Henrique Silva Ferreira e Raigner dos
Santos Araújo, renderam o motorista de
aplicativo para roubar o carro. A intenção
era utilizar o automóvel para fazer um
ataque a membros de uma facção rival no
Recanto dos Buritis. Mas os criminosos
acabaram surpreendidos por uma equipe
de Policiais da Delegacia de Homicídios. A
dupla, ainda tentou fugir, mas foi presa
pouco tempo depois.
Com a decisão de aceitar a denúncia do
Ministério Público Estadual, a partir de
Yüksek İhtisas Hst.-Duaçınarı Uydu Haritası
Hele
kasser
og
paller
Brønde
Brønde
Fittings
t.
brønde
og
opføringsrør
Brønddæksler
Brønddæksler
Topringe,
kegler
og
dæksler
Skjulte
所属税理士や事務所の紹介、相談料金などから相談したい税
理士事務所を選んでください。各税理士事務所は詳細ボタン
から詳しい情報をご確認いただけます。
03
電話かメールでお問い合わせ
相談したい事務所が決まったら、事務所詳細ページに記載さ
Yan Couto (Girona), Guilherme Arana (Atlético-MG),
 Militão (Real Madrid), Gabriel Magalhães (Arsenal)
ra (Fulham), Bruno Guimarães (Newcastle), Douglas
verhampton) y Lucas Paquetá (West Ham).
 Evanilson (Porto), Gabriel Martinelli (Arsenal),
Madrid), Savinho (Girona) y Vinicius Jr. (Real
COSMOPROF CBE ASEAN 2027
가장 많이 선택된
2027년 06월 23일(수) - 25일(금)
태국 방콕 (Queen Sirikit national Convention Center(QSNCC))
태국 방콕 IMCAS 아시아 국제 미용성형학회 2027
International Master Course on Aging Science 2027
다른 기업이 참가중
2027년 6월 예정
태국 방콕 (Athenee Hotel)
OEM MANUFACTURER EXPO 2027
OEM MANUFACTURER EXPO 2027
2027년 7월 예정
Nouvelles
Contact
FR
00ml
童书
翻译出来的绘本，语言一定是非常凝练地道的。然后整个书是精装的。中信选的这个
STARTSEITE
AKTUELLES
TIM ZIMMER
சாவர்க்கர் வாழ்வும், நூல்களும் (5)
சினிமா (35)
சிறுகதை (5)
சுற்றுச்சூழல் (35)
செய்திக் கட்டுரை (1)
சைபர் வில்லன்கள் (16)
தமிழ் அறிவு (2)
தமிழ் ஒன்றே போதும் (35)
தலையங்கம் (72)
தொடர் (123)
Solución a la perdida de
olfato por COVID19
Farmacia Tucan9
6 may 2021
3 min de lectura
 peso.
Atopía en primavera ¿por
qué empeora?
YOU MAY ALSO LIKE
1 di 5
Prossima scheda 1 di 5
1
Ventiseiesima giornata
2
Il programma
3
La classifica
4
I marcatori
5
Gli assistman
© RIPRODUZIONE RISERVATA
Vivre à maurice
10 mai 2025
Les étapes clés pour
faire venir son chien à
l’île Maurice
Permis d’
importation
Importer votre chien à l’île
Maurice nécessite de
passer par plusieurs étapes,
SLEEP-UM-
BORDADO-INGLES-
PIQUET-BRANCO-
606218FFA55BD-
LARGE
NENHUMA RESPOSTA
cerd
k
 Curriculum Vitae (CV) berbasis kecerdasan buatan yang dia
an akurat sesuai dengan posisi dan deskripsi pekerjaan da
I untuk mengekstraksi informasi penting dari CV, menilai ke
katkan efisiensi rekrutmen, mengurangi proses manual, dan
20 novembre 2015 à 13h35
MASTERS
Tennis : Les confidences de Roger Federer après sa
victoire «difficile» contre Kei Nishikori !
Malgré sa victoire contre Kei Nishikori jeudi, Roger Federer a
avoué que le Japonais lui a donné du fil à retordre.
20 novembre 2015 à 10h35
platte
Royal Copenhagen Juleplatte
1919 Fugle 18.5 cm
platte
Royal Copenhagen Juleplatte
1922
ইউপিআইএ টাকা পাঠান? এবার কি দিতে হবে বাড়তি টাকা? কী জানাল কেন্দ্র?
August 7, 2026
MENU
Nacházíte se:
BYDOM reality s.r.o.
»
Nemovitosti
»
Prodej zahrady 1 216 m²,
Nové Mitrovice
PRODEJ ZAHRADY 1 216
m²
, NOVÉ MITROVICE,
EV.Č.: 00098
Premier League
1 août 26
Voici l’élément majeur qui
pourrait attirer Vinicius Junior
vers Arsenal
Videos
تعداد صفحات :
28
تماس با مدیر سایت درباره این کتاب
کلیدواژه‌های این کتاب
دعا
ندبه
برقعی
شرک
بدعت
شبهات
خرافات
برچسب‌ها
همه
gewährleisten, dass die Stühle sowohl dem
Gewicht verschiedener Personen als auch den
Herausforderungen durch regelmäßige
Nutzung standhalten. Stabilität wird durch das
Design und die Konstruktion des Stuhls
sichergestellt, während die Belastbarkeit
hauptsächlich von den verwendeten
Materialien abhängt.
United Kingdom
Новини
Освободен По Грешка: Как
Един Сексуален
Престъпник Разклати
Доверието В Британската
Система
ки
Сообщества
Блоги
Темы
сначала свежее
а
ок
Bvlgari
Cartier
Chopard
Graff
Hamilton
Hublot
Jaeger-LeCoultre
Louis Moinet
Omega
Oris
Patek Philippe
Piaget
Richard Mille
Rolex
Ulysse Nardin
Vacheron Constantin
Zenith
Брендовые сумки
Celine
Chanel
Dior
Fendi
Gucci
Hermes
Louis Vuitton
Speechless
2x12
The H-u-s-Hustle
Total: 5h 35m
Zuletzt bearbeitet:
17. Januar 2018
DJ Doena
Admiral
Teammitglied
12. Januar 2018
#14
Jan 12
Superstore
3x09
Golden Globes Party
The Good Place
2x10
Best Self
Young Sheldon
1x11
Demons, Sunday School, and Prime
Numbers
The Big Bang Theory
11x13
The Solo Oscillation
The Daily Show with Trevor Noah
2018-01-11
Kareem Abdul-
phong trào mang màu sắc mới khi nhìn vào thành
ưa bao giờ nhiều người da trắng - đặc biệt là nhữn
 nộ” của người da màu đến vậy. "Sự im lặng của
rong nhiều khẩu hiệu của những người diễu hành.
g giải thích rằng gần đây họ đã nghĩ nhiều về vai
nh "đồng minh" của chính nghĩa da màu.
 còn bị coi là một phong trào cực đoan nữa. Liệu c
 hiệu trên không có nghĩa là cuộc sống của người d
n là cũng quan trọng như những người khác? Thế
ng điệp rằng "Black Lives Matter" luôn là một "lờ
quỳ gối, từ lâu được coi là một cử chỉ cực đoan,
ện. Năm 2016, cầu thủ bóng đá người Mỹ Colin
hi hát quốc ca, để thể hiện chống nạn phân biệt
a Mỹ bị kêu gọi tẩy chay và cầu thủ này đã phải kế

# # # # # # #

▸ What the task requires
Your answer should be the full set of records, printed exactly.

▸ Answer to this problem
Henrique Silva Ferreira e Raigner dos
Santos Araújo, renderam o motorista de
aplicativo para roubar o carro. A intenção
era utilizar o automóvel para fazer um
ataque a membros de uma facção rival no
Recanto dos Buritis. Mas os criminosos
acabaram surpreendidos por uma equipe
de Policiais da Delegacia de Homicídios. A
dupla, ainda tentou fugir, mas foi presa
pouco tempo depois.
Com a decisão de aceitar a denúncia do
Ministério Público Estadual, a partir de
Yüksek İhtisas Hst.-Duaçınarı Uydu Haritası
Hele
kasser
og
paller
Brønde
Brønde
Fittings
t.
brønde
og
opføringsrør
Brønddæksler
Brønddæksler
Topringe,
kegler
og
dæksler
Skjulte
所属税理士や事務所の紹介、相談料金などから相談したい税
理士事務所を選んでください。各税理士事務所は詳細ボタン
から詳しい情報をご確認いただけます。
03
電話かメールでお問い合わせ
相談したい事務所が決まったら、事務所詳細ページに記載さ
Yan Couto (Girona), Guilherme Arana (Atlético-MG),
 Militão (Real Madrid), Gabriel Magalhães (Arsenal)
ra (Fulham), Bruno Guimarães (Newcastle), Douglas
verhampton) y Lucas Paquetá (West Ham).
 Evanilson (Porto), Gabriel Martinelli (Arsenal),
Madrid), Savinho (Girona) y Vinicius Jr. (Real
COSMOPROF CBE ASEAN 2027
가장 많이 선택된
2027년 06월 23일(수) - 25일(금)
태국 방콕 (Queen Sirikit national Convention Center(QSNCC))
태국 방콕 IMCAS 아시아 국제 미용성형학회 2027
International Master Course on Aging Science 2027
다른 기업이 참가중
2027년 6월 예정
태국 방콕 (Athenee Hotel)
OEM MANUFACTURER EXPO 2027
OEM MANUFACTURER EXPO 2027
2027년 7월 예정
Nouvelles
Contact
FR
00ml
童书
翻译出来的绘本，语言一定是非常凝练地道的。然后整个书是精装的。中信选的这个
STARTSEITE
AKTUELLES
TIM ZIMMER
சாவர்க்கர் வாழ்வும், நூல்களும் (5)
சினிமா (35)
சிறுகதை (5)
சுற்றுச்சூழல் (35)
செய்திக் கட்டுரை (1)
சைபர் வில்லன்கள் (16)
தமிழ் அறிவு (2)
தமிழ் ஒன்றே போதும் (35)
தலையங்கம் (72)
தொடர் (123)
Solución a la perdida de
olfato por COVID19
Farmacia Tucan9
6 may 2021
3 min de lectura
 peso.
Atopía en primavera ¿por
qué empeora?
YOU MAY ALSO LIKE
1 di 5
Prossima scheda 1 di 5
1
Ventiseiesima giornata
2
Il programma
3
La classifica
4
I marcatori
5
Gli assistman
© RIPRODUZIONE RISERVATA
Vivre à maurice
10 mai 2025
Les étapes clés pour
faire venir son chien à
l’île Maurice
Permis d’
importation
Importer votre chien à l’île
Maurice nécessite de
passer par plusieurs étapes,
SLEEP-UM-
BORDADO-INGLES-
PIQUET-BRANCO-
606218FFA55BD-
LARGE
NENHUMA RESPOSTA
cerd
k
 Curriculum Vitae (CV) berbasis kecerdasan buatan yang dia
an akurat sesuai dengan posisi dan deskripsi pekerjaan da
I untuk mengekstraksi informasi penting dari CV, menilai ke
katkan efisiensi rekrutmen, mengurangi proses manual, dan
20 novembre 2015 à 13h35
MASTERS
Tennis : Les confidences de Roger Federer après sa
victoire «difficile» contre Kei Nishikori !
Malgré sa victoire contre Kei Nishikori jeudi, Roger Federer a
avoué que le Japonais lui a donné du fil à retordre.
20 novembre 2015 à 10h35
platte
Royal Copenhagen Juleplatte
1919 Fugle 18.5 cm
platte
Royal Copenhagen Juleplatte
1922
ইউপিআইএ টাকা পাঠান? এবার কি দিতে হবে বাড়তি টাকা? কী জানাল কেন্দ্র?
August 7, 2026
MENU
Nacházíte se:
BYDOM reality s.r.o.
»
Nemovitosti
»
Prodej zahrady 1 216 m²,
Nové Mitrovice
PRODEJ ZAHRADY 1 216
m²
, NOVÉ MITROVICE,
EV.Č.: 00098
Premier League
1 août 26
Voici l’élément majeur qui
pourrait attirer Vinicius Junior
vers Arsenal
Videos
تعداد صفحات :
28
تماس با مدیر سایت درباره این کتاب
کلیدواژه‌های این کتاب
دعا
ندبه
برقعی
شرک
بدعت
شبهات
خرافات
برچسب‌ها
همه
gewährleisten, dass die Stühle sowohl dem
Gewicht verschiedener Personen als auch den
Herausforderungen durch regelmäßige
Nutzung standhalten. Stabilität wird durch das
Design und die Konstruktion des Stuhls
sichergestellt, während die Belastbarkeit
hauptsächlich von den verwendeten
Materialien abhängt.
United Kingdom
Новини
Освободен По Грешка: Как
Един Сексуален
Престъпник Разклати
Доверието В Британската
Система
ки
Сообщества
Блоги
Темы
сначала свежее
а
ок
Bvlgari
Cartier
Chopard
Graff
Hamilton
Hublot
Jaeger-LeCoultre
Louis Moinet
Omega
Oris
Patek Philippe
Piaget
Richard Mille
Rolex
Ulysse Nardin
Vacheron Constantin
Zenith
Брендовые сумки
Celine
Chanel
Dior
Fendi
Gucci
Hermes
Louis Vuitton
Speechless
2x12
The H-u-s-Hustle
Total: 5h 35m
Zuletzt bearbeitet:
17. Januar 2018
DJ Doena
Admiral
Teammitglied
12. Januar 2018
#14
Jan 12
Superstore
3x09
Golden Globes Party
The Good Place
2x10
Best Self
Young Sheldon
1x11
Demons, Sunday School, and Prime
Numbers
The Big Bang Theory
11x13
The Solo Oscillation
The Daily Show with Trevor Noah
2018-01-11
Kareem Abdul-
phong trào mang màu sắc mới khi nhìn vào thành
ưa bao giờ nhiều người da trắng - đặc biệt là nhữn
 nộ” của người da màu đến vậy. "Sự im lặng của
rong nhiều khẩu hiệu của những người diễu hành.
g giải thích rằng gần đây họ đã nghĩ nhiều về vai
nh "đồng minh" của chính nghĩa da màu.
 còn bị coi là một phong trào cực đoan nữa. Liệu c
 hiệu trên không có nghĩa là cuộc sống của người d
n là cũng quan trọng như những người khác? Thế
ng điệp rằng "Black Lives Matter" luôn là một "lờ
quỳ gối, từ lâu được coi là một cử chỉ cực đoan,
ện. Năm 2016, cầu thủ bóng đá người Mỹ Colin
hi hát quốc ca, để thể hiện chống nạn phân biệt
a Mỹ bị kêu gọi tẩy chay và cầu thủ này đã phải kế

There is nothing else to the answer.